Assignments 2 & 3: RNN Exploration

In these assignments, we will jump right into the realm of some of the most successful neural network designs: recurrent and recursive neural networks.

If you have not completed assignment 1 yet, make sure to catch up and finish all tasks before you continue!

As October 31 is a public holiday, there will be no class. Hence, you will have 2 weeks for these assignments and to prepare for the next class on November 7. I strongly advice to start working on the assignments right away.

I further recommend teaming up (loosely) and using the “wisdom of the crowd” wherever necessary. Helping each other is encouraged and will not be considered “cheating.” Remember: The assignments are not meant for grading or to keep you busy. You are supposed to learn something and gain hands-on experience. This can be a lot of fun in a group. If you are looking for people to team up with, just use the course forum.

Basic Reading

Please start by reading the full Deep Learning Book - Chapter 10: Sequence Modeling: Recurrent and Recursive Nets. This should give you a good overview of this domain and forms a common basis for everybody.

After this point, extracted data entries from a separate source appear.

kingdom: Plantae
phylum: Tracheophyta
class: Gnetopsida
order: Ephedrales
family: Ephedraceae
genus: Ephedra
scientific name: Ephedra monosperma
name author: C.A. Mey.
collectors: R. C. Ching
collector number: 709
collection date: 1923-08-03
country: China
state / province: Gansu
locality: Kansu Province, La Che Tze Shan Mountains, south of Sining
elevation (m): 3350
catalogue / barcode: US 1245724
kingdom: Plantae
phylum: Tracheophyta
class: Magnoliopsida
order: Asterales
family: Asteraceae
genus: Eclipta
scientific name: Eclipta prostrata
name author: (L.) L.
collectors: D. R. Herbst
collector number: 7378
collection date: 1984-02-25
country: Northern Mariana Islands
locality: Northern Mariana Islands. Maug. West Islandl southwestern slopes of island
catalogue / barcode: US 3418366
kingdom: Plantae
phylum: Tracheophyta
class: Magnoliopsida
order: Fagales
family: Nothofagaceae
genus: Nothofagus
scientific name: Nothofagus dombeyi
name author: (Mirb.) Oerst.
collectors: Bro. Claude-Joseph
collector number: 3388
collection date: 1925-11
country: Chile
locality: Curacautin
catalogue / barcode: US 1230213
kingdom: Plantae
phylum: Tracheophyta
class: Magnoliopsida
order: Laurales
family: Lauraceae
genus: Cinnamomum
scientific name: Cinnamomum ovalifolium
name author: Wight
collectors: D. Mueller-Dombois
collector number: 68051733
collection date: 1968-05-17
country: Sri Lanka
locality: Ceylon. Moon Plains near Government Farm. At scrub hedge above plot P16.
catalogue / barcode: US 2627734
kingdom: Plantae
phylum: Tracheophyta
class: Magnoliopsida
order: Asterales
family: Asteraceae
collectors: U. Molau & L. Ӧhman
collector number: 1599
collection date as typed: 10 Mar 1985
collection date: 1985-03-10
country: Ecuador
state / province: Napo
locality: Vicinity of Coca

Post your remarks, insights and open questions in your blog and in the forum! Help each other to make sure you are not getting stuck too long with some unresolved issue.

Deadline for questions to be considered in class is November 5, 7am. I will also try to accommodate things that come in later but I cannot make guarantees. The earlier you bring up questions, the better.

Explore!

Of course - as with all quickly evolving fields like deep learning - the book chapter only covers the “tip of the iceberg.” There is much more exciting stuff to explore. And I would like us all to go out and find it.

This is a crowd effort. It is totally impracticable that everybody reads everything. Everybody has slightly different interestes anyway. Investigate what you find interesting and share it with the others!

As a starting point, I will open a dedicated RNN thread in the course forum and post links to interesting resources like papers, blogs or github repositories. As you explore the field, please post your findings, too! You can also link to your individual blog posts where you document what you found and learned.

In class on November 7, we will bring all the bits and pieces together and create a “big picture.”

You might come across things that look too advanced at the current stage, but it might be interesting to explore them later in the course. I have opened a dedicated “parking lot” thread in the course forum for this. Please feel free to add suggestions! Remember, roughly the second half of the course is so far largely unplanned. So there is plenty of space where we could cover such topics.

The Practical Part: Building an RNN Recipes Collection

You will likely find that the basic theory behind RNNs is less complicated than expected. It is oftentimes quite straightforward to draw up an RNN model for a specific learning task. However, it is less straightforward to implement the concept within a specifc software framework and then successfully train it.

Before we set out to design and train RNNs ourselves, we are therefore going to first figure out how others have done it. Again, this is a collaborative effort. Everybody picks what they are interested in. We would like to get broad coverage of the standard architectures covered in the book chapter and beyond - with implementations in the different software frameworks and applications to various problem domains.

Here is what needs to be done specifically:

Whenever you come across an RNN implementation (preferably related to a paper) that is based on Theano or Tensorflow (in pure low-level code or using frameworks like Keras or Blocks) post a link in the forum - but please avoid duplicates!
If it is code to build and train the model, try to run it for a few epochs to get an idea of the training performace! (No need to fully train it! We are interested in implementation recipes.) Plot the computation graph and compare it with what you would expect from the description / code! Are any interesting tweaks, hacks or extensions used?
If trained model parameters are provided, look at ways to visualize them! (No need to write tons of custom code yet! We want to find out how much we can already do with available tools.) Run the model (without training) on some test data if available.

Whenever you are doing something like this, leave a note in the forum to let the others know (for “load balancing”) and report your experiences in a short blog post afterwards. Together, we should be able to create quite a collection of working examples and get an idea what we like and dislike about the different software frameworks.